Application for an account

Academic researchers can apply for computational resources via IT4Innovations’ Open Access Competitions.

IT4Innovations’ access competitions are aimed at distributing computational resources while taking account of the development and application of supercomputing methods and their benefits and usefulness for society. Open Access Competition is held twice a year. Proposals must undergo a scientific, technical and economic evaluation. More information can be found on www.it4i.cz/en

Foreign (mostly European) users can obtain computational resources via the PRACE (DECI) program.

Login to the system

  • Login with username and passwordUsers with a username and password can login to Anselm by SSH: ssh username@Anselm.it4i.cz
  • Login with a certificate (PRACE))Users with a valid certificate must use gsissh.
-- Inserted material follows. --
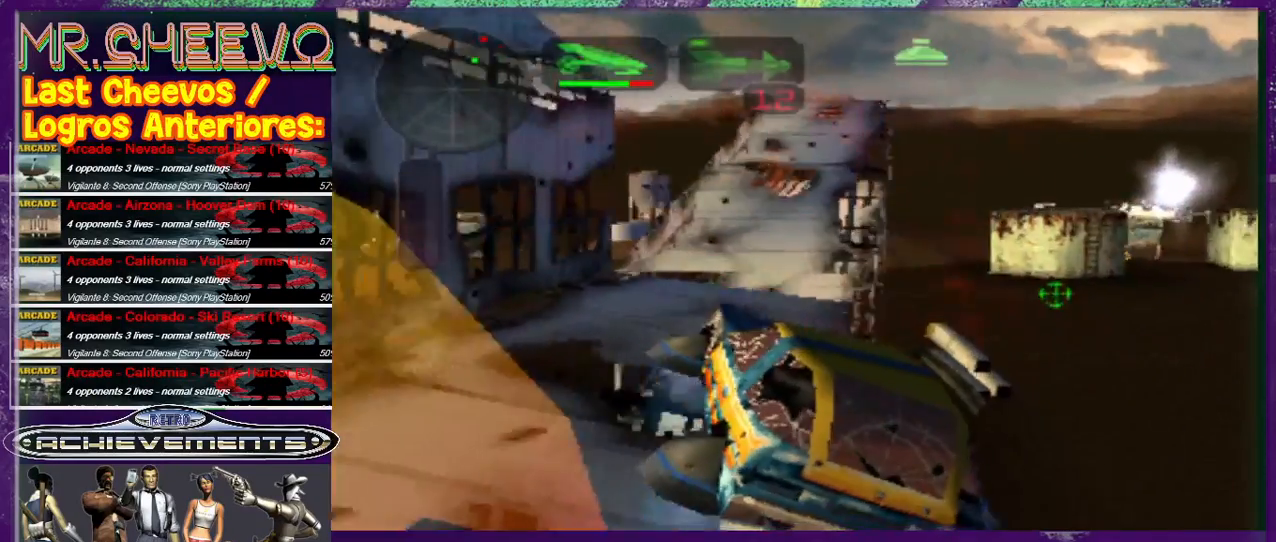
{"buttons": [], "left_stick": "up-right", "events": [[100, "CROSS", "down"], [100, "left_stick", "up"], [133, "CROSS", "up"], [367, "CROSS", "down"], [400, "CROSS", "up"], [400, "left_stick", "up-right"]]}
Use following command if you come from a PRACE door-node or a PRACE site: gsissh your-prace-username@login-prace.it4i.czgsissh uses the default port 2222. Alternatively, you can use a Java webstart application called gsissh-term.

4. User environment and programming

4.1. Generic x86 environment

  • GNU:
    • Compilers : gfortran, gcc, g++
  • Intel:
    • Compilers : ifort, icc
    • Libraries : MKL (Math Kernel Library) – includes BLAS, sparse BLAS, LAPACK, ScaLAPACK, PBLAS, sparse solvers, fast Fourier transforms, vector math, and more; Threading Building Blocks, Integrated Performance Primitives
  • bullx MPI, OpenMPI
  • Perl, Python, Java, Ruby
  • Editors: vi, vim, mcedit, gedit and emacs

4.2. System specific environment

There is a wide range of software packages targeted at different scientific domains installed on Anselm. These packages are accessible with modules environment. To see which modules are available, type:

module avail

Modules environment

For more information on using Modules please refer to the PRACE Generic x86 Best Practice Guide.

4.2.1. Batch System

The job scheduler on Anselm is PBS Professional 12 (Portable Batch System).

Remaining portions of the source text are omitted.